Questions like, why were they following me? Why did they take Scrape and not shoot him on the spot? The one that trumped them all, of course, was, who killed the bikers? Was it someone who had hired them to come after Michelle and/or whoever was being held in the basement, or were the killings unrelated? Timing, and my gut, suggested the former, and that’s what I was going with. So the question, beyond the who, was why? Did they get greedy and fall out over the money? Had they become a liability to whoever hired them, and if so, why? Did they mess up—in which case, was killing Michelle a mistake? But then again, maybe they didn’t know she was dead. Then I thought, maybe their employer felt they’d outlived their usefulness—given that they had a tail on me yesterday, they clearly didn’t have what they were after. Maybe whoever it was had decided to take matters into his own hands. Which, given what Eli Walker went through, wasn’t a reassuring thought.
Tess then took over and told me about her day, and I let my mind throttle back to idling speed and just glide along as I listened to her voice and watched her face light up with animation. Then her face crumpled up with that inquisitive look that I had a real love-hate relationship with—love, because being doggedly inquisitive was part of the allure of Tess Chaykin, and hate because, well, it usually meant trouble—and she got off the couch and went into the bedroom and came back with a few sheets of paper that she showed me, drawings she said she’d found on Michelle’s desk, among her papers.
“Alex’s?” I asked.
“Yeah, must be. They’re similar in style to others at the house.”
I flicked through them. Not to put too much of a Louis C.K. spin on it, but yeah, they were cute, but that was pretty much it as far as I was concerned. Then, animated Tess came to the forefront and took over.

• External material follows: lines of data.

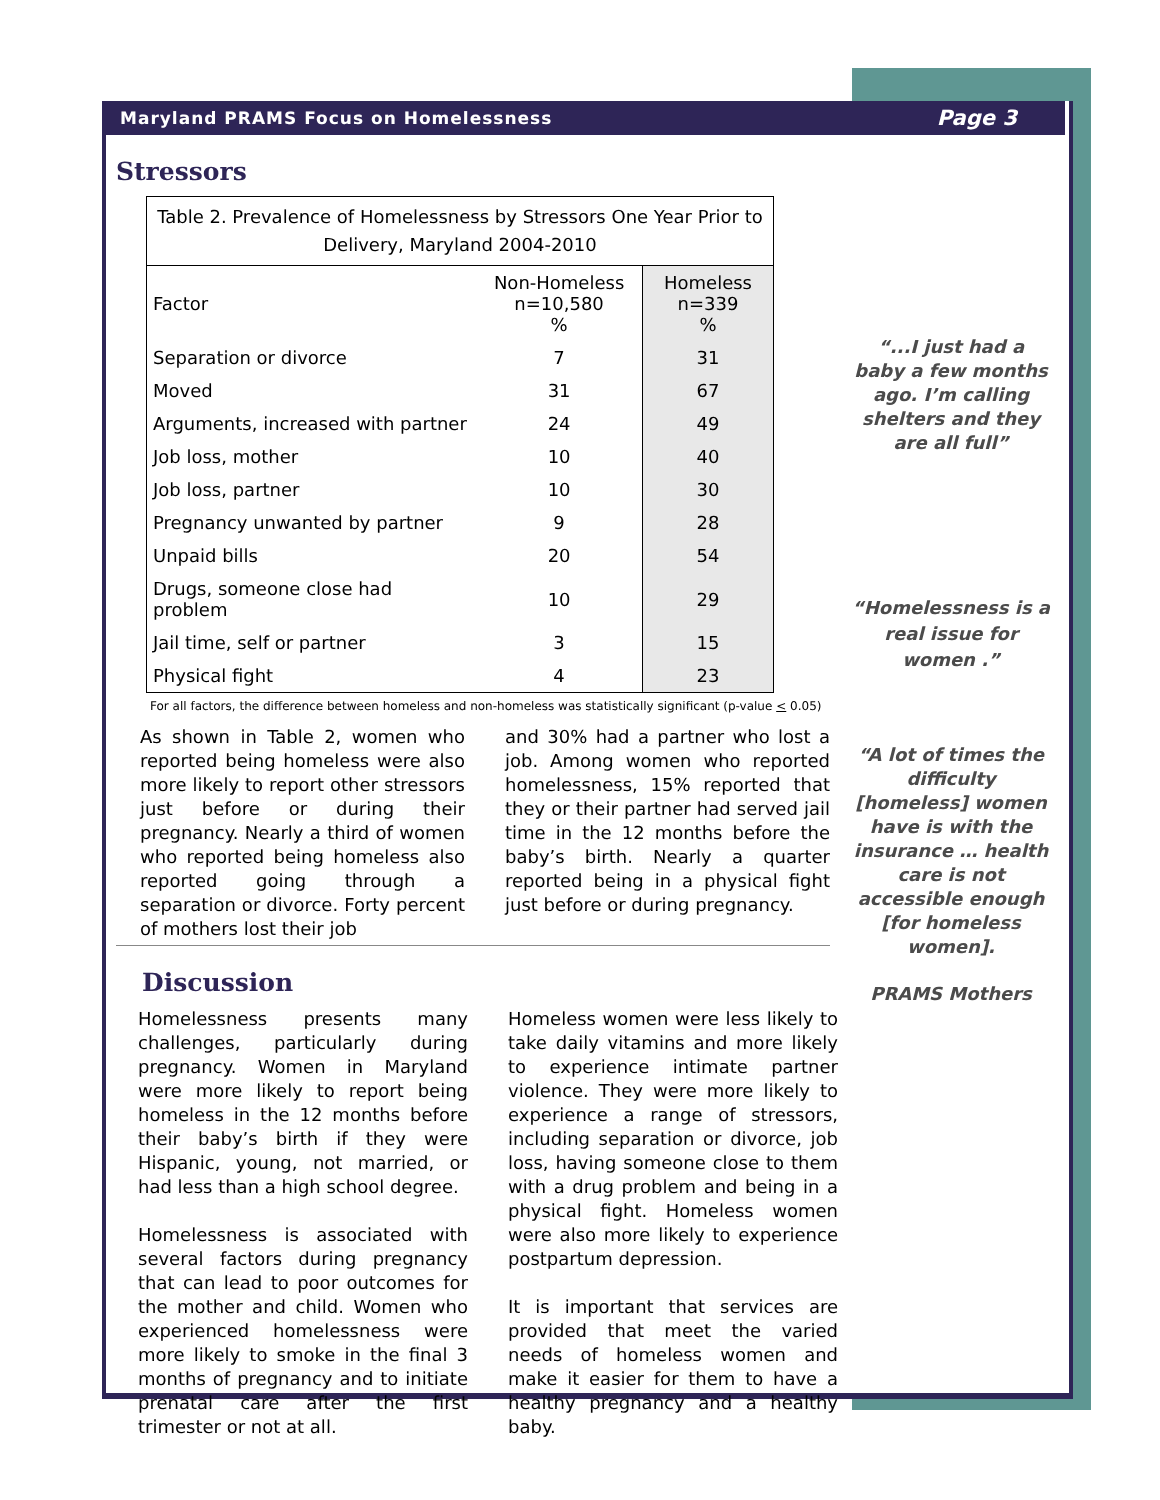Maryland PRAMS Focus on Homelessness Page 3
Stressors
| Table 2. Prevalence of Homelessness by Stressors One Year Prior to Delivery, Maryland 2004-2010 | | |
| --- | --- | --- |
| Factor | Non-Homeless n=10,580 % | Homeless n=339 % |
| Separation or divorce | 7 | 31 |
| Moved | 31 | 67 |
| Arguments, increased with partner | 24 | 49 |
| Job loss, mother | 10 | 40 |
| Job loss, partner | 10 | 30 |
| Pregnancy unwanted by partner | 9 | 28 |
| Unpaid bills | 20 | 54 |
| Drugs, someone close had problem | 10 | 29 |
| Jail time, self or partner | 3 | 15 |
| Physical fight | 4 | 23 |
For all factors, the difference between homeless and non-homeless was statistically significant (p-value < 0.05)
As shown in Table 2, women who reported being homeless were also more likely to report other stressors just before or during their pregnancy. Nearly a third of women who reported being homeless also reported going through a separation or divorce. Forty percent of mothers lost their job
and 30% had a partner who lost a job. Among women who reported homelessness, 15% reported that they or their partner had served jail time in the 12 months before the baby’s birth. Nearly a quarter reported being in a physical fight just before or during pregnancy.
Discussion
Homelessness presents many challenges, particularly during pregnancy. Women in Maryland were more likely to report being homeless in the 12 months before their baby’s birth if they were Hispanic, young, not married, or had less than a high school degree.
Homelessness is associated with several factors during pregnancy that can lead to poor outcomes for the mother and child. Women who experienced homelessness were more likely to smoke in the final 3 months of pregnancy and to initiate prenatal care after the first trimester or not at all.
Homeless women were less likely to take daily vitamins and more likely to experience intimate partner violence. They were more likely to experience a range of stressors, including separation or divorce, job loss, having someone close to them with a drug problem and being in a physical fight. Homeless women were also more likely to experience postpartum depression.
It is important that services are provided that meet the varied needs of homeless women and make it easier for them to have a healthy pregnancy and a healthy baby.
“...I just had a baby a few months ago. I’m calling shelters and they are all full”
“Homelessness is a real issue for women .”
“A lot of times the difficulty [homeless] women have is with the insurance … health care is not accessible enough [for homeless women].
PRAMS Mothers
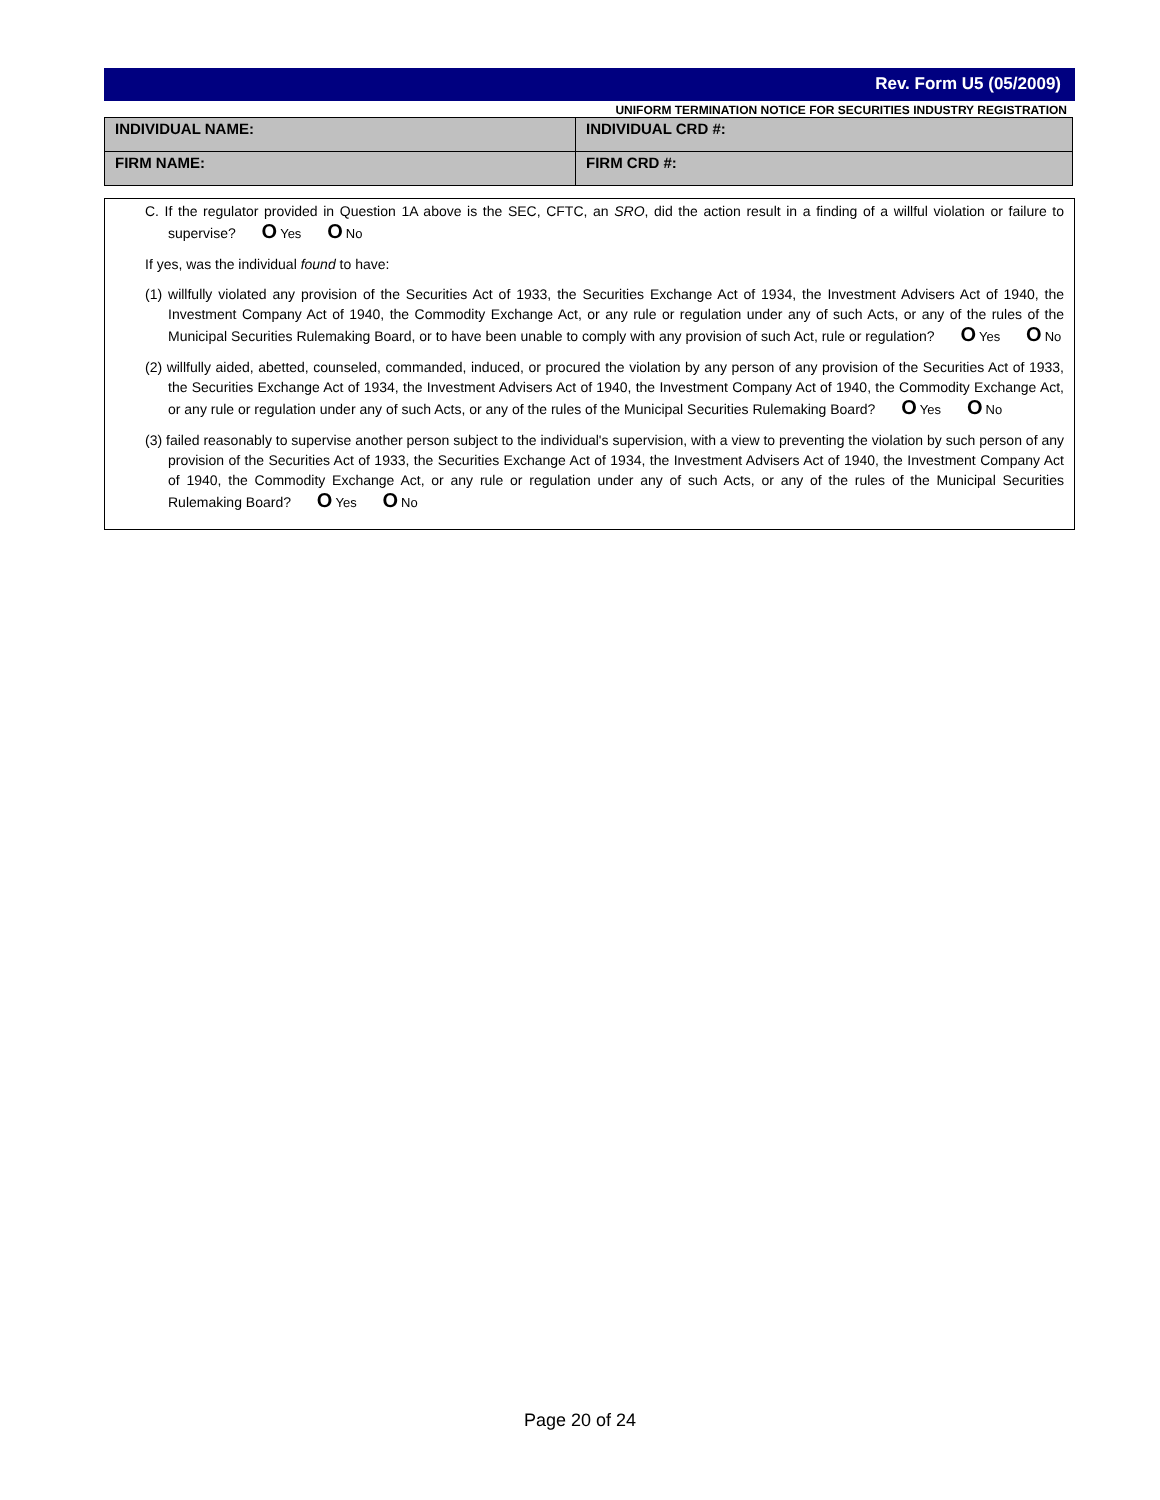Rev. Form U5 (05/2009)
UNIFORM TERMINATION NOTICE FOR SECURITIES INDUSTRY REGISTRATION
| INDIVIDUAL NAME: | INDIVIDUAL CRD #: |
| FIRM NAME: | FIRM CRD #: |
C. If the regulator provided in Question 1A above is the SEC, CFTC, an SRO, did the action result in a finding of a willful violation or failure to supervise? O Yes O No
If yes, was the individual found to have:
(1) willfully violated any provision of the Securities Act of 1933, the Securities Exchange Act of 1934, the Investment Advisers Act of 1940, the Investment Company Act of 1940, the Commodity Exchange Act, or any rule or regulation under any of such Acts, or any of the rules of the Municipal Securities Rulemaking Board, or to have been unable to comply with any provision of such Act, rule or regulation? O Yes O No
(2) willfully aided, abetted, counseled, commanded, induced, or procured the violation by any person of any provision of the Securities Act of 1933, the Securities Exchange Act of 1934, the Investment Advisers Act of 1940, the Investment Company Act of 1940, the Commodity Exchange Act, or any rule or regulation under any of such Acts, or any of the rules of the Municipal Securities Rulemaking Board? O Yes O No
(3) failed reasonably to supervise another person subject to the individual's supervision, with a view to preventing the violation by such person of any provision of the Securities Act of 1933, the Securities Exchange Act of 1934, the Investment Advisers Act of 1940, the Investment Company Act of 1940, the Commodity Exchange Act, or any rule or regulation under any of such Acts, or any of the rules of the Municipal Securities Rulemaking Board? O Yes O No
Page 20 of 24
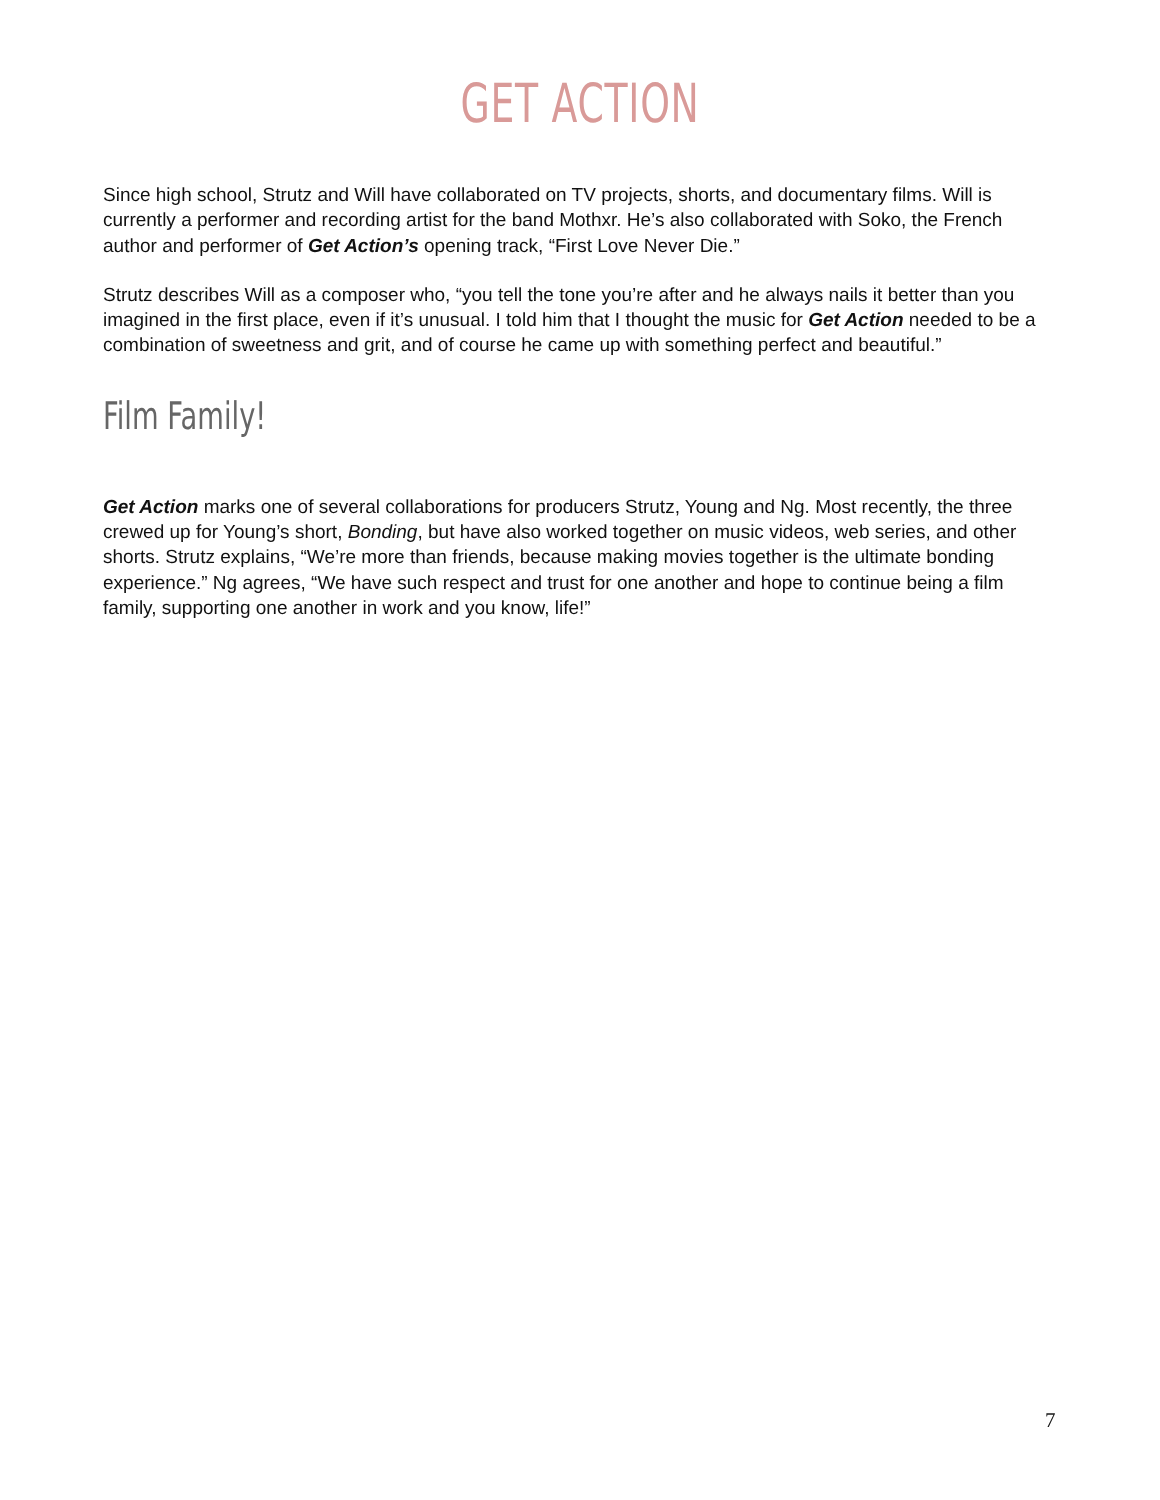GET ACTION
Since high school, Strutz and Will have collaborated on TV projects, shorts, and documentary films. Will is currently a performer and recording artist for the band Mothxr. He’s also collaborated with Soko, the French author and performer of Get Action’s opening track, “First Love Never Die.”
Strutz describes Will as a composer who, “you tell the tone you’re after and he always nails it better than you imagined in the first place, even if it’s unusual. I told him that I thought the music for Get Action needed to be a combination of sweetness and grit, and of course he came up with something perfect and beautiful.”
Film Family!
Get Action marks one of several collaborations for producers Strutz, Young and Ng. Most recently, the three crewed up for Young’s short, Bonding, but have also worked together on music videos, web series, and other shorts. Strutz explains, “We’re more than friends, because making movies together is the ultimate bonding experience.” Ng agrees, “We have such respect and trust for one another and hope to continue being a film family, supporting one another in work and you know, life!”
7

She pulled one of them out and put it on top of the others. “What do you see?”
I struggled a bit. “Two vaguely human-like figures. Or aliens maybe?”
She flashed me the look. “People, doofus. Two people. And I think this one’s Alex,” she said, pointing at the one on the right. “This thing, in his hand. That’s his Ben toy, his favorite. He asked me to bring it back from the house.”
I couldn’t see it. “Did you ask him?”
“No.”
“Why not?”
The nose crinkled. Again, part of the allure. “It’s not a happy drawing.”
“Not a happy drawing. Why, because there aren’t any rainbows and butterflies in it?”